> **Aim of the exercise**:
Rewrite these rows with every "speaker" replaced by "presenter" and everything else unchanged, and leave out the pictures.

> **Given records**:
★ ★ ★ ★ ★

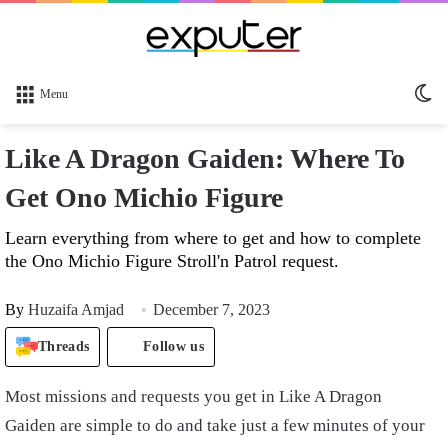
Sw
Menu
sk
Like A Dragon Gaiden: Where To
Get Ono Michio Figure
Learn everything from where to get and how to complete
the Ono Michio Figure Stroll'n Patrol request.
By
Huzaifa Amjad
December 7, 2023
Threads
Follow us
Most missions and requests you get in Like A Dragon
Gaiden are simple to do and take just a few minutes of your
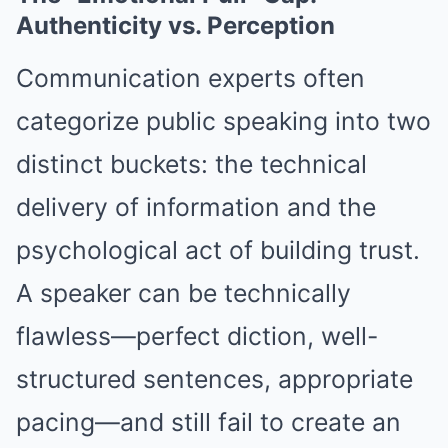
Authenticity vs. Perception
Communication experts often
categorize public speaking into two
distinct buckets: the technical
delivery of information and the
psychological act of building trust.
A speaker can be technically
flawless—perfect diction, well-
structured sentences, appropriate
pacing—and still fail to create an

★ ★ ★ ★ ★

> **Exercise output**:
Sw
Menu
sk
Like A Dragon Gaiden: Where To
Get Ono Michio Figure
Learn everything from where to get and how to complete
the Ono Michio Figure Stroll'n Patrol request.
By
Huzaifa Amjad
December 7, 2023
Threads
Follow us
Most missions and requests you get in Like A Dragon
Gaiden are simple to do and take just a few minutes of your
Authenticity vs. Perception
Communication experts often
categorize public speaking into two
distinct buckets: the technical
delivery of information and the
psychological act of building trust.
A presenter can be technically
flawless—perfect diction, well-
structured sentences, appropriate
pacing—and still fail to create an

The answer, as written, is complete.